### [Work instruction]
The data below is to be set down again exactly as written.

========================================

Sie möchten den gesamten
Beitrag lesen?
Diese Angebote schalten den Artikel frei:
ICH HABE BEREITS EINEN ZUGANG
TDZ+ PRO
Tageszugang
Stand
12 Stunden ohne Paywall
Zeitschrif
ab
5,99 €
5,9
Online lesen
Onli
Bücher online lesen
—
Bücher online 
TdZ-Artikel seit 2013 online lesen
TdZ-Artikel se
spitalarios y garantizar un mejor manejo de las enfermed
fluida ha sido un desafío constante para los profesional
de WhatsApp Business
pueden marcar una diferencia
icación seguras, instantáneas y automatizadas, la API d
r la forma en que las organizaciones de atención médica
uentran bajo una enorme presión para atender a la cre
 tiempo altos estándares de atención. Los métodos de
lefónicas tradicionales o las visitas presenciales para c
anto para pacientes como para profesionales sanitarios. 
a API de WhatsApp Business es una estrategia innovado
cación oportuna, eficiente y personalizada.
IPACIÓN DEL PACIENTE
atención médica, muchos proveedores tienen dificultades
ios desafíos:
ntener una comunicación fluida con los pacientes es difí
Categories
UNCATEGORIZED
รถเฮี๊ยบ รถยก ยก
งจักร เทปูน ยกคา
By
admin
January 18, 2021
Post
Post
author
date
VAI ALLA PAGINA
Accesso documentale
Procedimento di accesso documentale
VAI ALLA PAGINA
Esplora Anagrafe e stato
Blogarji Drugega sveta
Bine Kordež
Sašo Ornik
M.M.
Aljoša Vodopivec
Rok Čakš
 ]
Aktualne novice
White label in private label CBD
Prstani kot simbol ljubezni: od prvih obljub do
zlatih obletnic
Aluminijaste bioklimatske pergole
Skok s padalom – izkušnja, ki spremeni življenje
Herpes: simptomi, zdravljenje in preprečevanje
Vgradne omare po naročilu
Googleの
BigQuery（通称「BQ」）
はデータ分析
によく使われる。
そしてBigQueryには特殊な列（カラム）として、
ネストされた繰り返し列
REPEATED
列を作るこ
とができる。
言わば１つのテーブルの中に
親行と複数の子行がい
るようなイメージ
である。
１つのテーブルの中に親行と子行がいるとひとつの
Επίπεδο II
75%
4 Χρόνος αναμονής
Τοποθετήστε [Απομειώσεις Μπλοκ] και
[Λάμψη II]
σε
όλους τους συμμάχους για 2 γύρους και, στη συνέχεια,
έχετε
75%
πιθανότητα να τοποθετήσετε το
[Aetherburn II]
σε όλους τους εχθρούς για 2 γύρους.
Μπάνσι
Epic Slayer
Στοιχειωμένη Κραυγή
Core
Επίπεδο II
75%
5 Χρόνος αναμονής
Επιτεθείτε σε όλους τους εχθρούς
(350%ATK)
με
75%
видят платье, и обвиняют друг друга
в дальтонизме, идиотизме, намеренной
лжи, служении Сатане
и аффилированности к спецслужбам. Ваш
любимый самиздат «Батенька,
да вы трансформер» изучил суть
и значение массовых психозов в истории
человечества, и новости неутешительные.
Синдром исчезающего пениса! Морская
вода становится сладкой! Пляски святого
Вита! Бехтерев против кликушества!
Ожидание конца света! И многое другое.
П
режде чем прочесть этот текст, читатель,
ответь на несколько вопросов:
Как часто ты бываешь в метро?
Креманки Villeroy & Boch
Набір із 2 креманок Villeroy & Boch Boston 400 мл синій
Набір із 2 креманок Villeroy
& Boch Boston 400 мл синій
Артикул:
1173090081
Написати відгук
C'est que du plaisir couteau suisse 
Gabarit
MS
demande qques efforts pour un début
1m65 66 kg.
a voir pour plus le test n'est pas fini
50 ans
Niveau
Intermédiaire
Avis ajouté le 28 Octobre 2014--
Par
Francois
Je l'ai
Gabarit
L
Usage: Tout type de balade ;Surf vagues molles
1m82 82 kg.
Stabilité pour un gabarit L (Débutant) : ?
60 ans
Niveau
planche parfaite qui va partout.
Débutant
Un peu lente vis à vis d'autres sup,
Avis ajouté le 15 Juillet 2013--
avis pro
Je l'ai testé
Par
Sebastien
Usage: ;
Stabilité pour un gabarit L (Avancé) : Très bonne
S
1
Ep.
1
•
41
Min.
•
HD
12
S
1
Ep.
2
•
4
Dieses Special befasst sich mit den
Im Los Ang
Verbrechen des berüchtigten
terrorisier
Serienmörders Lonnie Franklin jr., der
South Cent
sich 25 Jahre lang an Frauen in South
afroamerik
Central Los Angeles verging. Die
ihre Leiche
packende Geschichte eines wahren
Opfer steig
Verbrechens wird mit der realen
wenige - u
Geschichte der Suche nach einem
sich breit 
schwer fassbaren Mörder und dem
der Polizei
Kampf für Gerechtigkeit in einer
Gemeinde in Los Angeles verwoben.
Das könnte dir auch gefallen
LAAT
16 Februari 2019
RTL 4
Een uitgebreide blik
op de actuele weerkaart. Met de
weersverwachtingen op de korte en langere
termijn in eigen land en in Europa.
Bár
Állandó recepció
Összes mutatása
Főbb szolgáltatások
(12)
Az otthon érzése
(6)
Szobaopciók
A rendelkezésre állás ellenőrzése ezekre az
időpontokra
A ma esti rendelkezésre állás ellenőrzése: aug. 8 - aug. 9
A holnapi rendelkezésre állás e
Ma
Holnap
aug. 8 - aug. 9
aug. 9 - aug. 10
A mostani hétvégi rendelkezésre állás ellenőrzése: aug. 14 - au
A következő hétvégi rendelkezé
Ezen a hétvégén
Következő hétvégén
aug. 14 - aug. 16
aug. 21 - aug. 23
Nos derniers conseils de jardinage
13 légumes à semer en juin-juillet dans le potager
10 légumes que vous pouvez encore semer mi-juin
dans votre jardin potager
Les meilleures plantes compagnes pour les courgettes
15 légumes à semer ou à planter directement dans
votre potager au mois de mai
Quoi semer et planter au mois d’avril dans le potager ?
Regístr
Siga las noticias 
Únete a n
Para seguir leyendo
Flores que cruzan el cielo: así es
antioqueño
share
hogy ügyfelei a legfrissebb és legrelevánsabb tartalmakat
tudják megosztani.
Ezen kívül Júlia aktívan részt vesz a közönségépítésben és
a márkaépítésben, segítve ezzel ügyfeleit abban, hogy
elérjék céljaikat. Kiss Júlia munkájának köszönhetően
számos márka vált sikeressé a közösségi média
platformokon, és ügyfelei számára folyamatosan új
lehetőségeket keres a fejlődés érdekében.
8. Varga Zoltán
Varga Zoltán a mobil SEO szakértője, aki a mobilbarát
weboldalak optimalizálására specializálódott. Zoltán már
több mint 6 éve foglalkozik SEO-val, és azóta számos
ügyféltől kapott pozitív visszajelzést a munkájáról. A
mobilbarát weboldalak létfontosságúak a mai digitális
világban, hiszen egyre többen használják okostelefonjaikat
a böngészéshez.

========================================

### [Response area]
Sie möchten den gesamten
Beitrag lesen?
Diese Angebote schalten den Artikel frei:
ICH HABE BEREITS EINEN ZUGANG
TDZ+ PRO
Tageszugang
Stand
12 Stunden ohne Paywall
Zeitschrif
ab
5,99 €
5,9
Online lesen
Onli
Bücher online lesen
—
Bücher online 
TdZ-Artikel seit 2013 online lesen
TdZ-Artikel se
spitalarios y garantizar un mejor manejo de las enfermed
fluida ha sido un desafío constante para los profesional
de WhatsApp Business
pueden marcar una diferencia
icación seguras, instantáneas y automatizadas, la API d
r la forma en que las organizaciones de atención médica
uentran bajo una enorme presión para atender a la cre
 tiempo altos estándares de atención. Los métodos de
lefónicas tradicionales o las visitas presenciales para c
anto para pacientes como para profesionales sanitarios. 
a API de WhatsApp Business es una estrategia innovado
cación oportuna, eficiente y personalizada.
IPACIÓN DEL PACIENTE
atención médica, muchos proveedores tienen dificultades
ios desafíos:
ntener una comunicación fluida con los pacientes es difí
Categories
UNCATEGORIZED
รถเฮี๊ยบ รถยก ยก
งจักร เทปูน ยกคา
By
admin
January 18, 2021
Post
Post
author
date
VAI ALLA PAGINA
Accesso documentale
Procedimento di accesso documentale
VAI ALLA PAGINA
Esplora Anagrafe e stato
Blogarji Drugega sveta
Bine Kordež
Sašo Ornik
M.M.
Aljoša Vodopivec
Rok Čakš
 ]
Aktualne novice
White label in private label CBD
Prstani kot simbol ljubezni: od prvih obljub do
zlatih obletnic
Aluminijaste bioklimatske pergole
Skok s padalom – izkušnja, ki spremeni življenje
Herpes: simptomi, zdravljenje in preprečevanje
Vgradne omare po naročilu
Googleの
BigQuery（通称「BQ」）
はデータ分析
によく使われる。
そしてBigQueryには特殊な列（カラム）として、
ネストされた繰り返し列
REPEATED
列を作るこ
とができる。
言わば１つのテーブルの中に
親行と複数の子行がい
るようなイメージ
である。
１つのテーブルの中に親行と子行がいるとひとつの
Επίπεδο II
75%
4 Χρόνος αναμονής
Τοποθετήστε [Απομειώσεις Μπλοκ] και
[Λάμψη II]
σε
όλους τους συμμάχους για 2 γύρους και, στη συνέχεια,
έχετε
75%
πιθανότητα να τοποθετήσετε το
[Aetherburn II]
σε όλους τους εχθρούς για 2 γύρους.
Μπάνσι
Epic Slayer
Στοιχειωμένη Κραυγή
Core
Επίπεδο II
75%
5 Χρόνος αναμονής
Επιτεθείτε σε όλους τους εχθρούς
(350%ATK)
με
75%
видят платье, и обвиняют друг друга
в дальтонизме, идиотизме, намеренной
лжи, служении Сатане
и аффилированности к спецслужбам. Ваш
любимый самиздат «Батенька,
да вы трансформер» изучил суть
и значение массовых психозов в истории
человечества, и новости неутешительные.
Синдром исчезающего пениса! Морская
вода становится сладкой! Пляски святого
Вита! Бехтерев против кликушества!
Ожидание конца света! И многое другое.
П
режде чем прочесть этот текст, читатель,
ответь на несколько вопросов:
Как часто ты бываешь в метро?
Креманки Villeroy & Boch
Набір із 2 креманок Villeroy & Boch Boston 400 мл синій
Набір із 2 креманок Villeroy
& Boch Boston 400 мл синій
Артикул:
1173090081
Написати відгук
C'est que du plaisir couteau suisse 
Gabarit
MS
demande qques efforts pour un début
1m65 66 kg.
a voir pour plus le test n'est pas fini
50 ans
Niveau
Intermédiaire
Avis ajouté le 28 Octobre 2014--
Par
Francois
Je l'ai
Gabarit
L
Usage: Tout type de balade ;Surf vagues molles
1m82 82 kg.
Stabilité pour un gabarit L (Débutant) : ?
60 ans
Niveau
planche parfaite qui va partout.
Débutant
Un peu lente vis à vis d'autres sup,
Avis ajouté le 15 Juillet 2013--
avis pro
Je l'ai testé
Par
Sebastien
Usage: ;
Stabilité pour un gabarit L (Avancé) : Très bonne
S
1
Ep.
1
•
41
Min.
•
HD
12
S
1
Ep.
2
•
4
Dieses Special befasst sich mit den
Im Los Ang
Verbrechen des berüchtigten
terrorisier
Serienmörders Lonnie Franklin jr., der
South Cent
sich 25 Jahre lang an Frauen in South
afroamerik
Central Los Angeles verging. Die
ihre Leiche
packende Geschichte eines wahren
Opfer steig
Verbrechens wird mit der realen
wenige - u
Geschichte der Suche nach einem
sich breit 
schwer fassbaren Mörder und dem
der Polizei
Kampf für Gerechtigkeit in einer
Gemeinde in Los Angeles verwoben.
Das könnte dir auch gefallen
LAAT
16 Februari 2019
RTL 4
Een uitgebreide blik
op de actuele weerkaart. Met de
weersverwachtingen op de korte en langere
termijn in eigen land en in Europa.
Bár
Állandó recepció
Összes mutatása
Főbb szolgáltatások
(12)
Az otthon érzése
(6)
Szobaopciók
A rendelkezésre állás ellenőrzése ezekre az
időpontokra
A ma esti rendelkezésre állás ellenőrzése: aug. 8 - aug. 9
A holnapi rendelkezésre állás e
Ma
Holnap
aug. 8 - aug. 9
aug. 9 - aug. 10
A mostani hétvégi rendelkezésre állás ellenőrzése: aug. 14 - au
A következő hétvégi rendelkezé
Ezen a hétvégén
Következő hétvégén
aug. 14 - aug. 16
aug. 21 - aug. 23
Nos derniers conseils de jardinage
13 légumes à semer en juin-juillet dans le potager
10 légumes que vous pouvez encore semer mi-juin
dans votre jardin potager
Les meilleures plantes compagnes pour les courgettes
15 légumes à semer ou à planter directement dans
votre potager au mois de mai
Quoi semer et planter au mois d’avril dans le potager ?
Regístr
Siga las noticias 
Únete a n
Para seguir leyendo
Flores que cruzan el cielo: así es
antioqueño
share
hogy ügyfelei a legfrissebb és legrelevánsabb tartalmakat
tudják megosztani.
Ezen kívül Júlia aktívan részt vesz a közönségépítésben és
a márkaépítésben, segítve ezzel ügyfeleit abban, hogy
elérjék céljaikat. Kiss Júlia munkájának köszönhetően
számos márka vált sikeressé a közösségi média
platformokon, és ügyfelei számára folyamatosan új
lehetőségeket keres a fejlődés érdekében.
8. Varga Zoltán
Varga Zoltán a mobil SEO szakértője, aki a mobilbarát
weboldalak optimalizálására specializálódott. Zoltán már
több mint 6 éve foglalkozik SEO-val, és azóta számos
ügyféltől kapott pozitív visszajelzést a munkájáról. A
mobilbarát weboldalak létfontosságúak a mai digitális
világban, hiszen egyre többen használják okostelefonjaikat
a böngészéshez.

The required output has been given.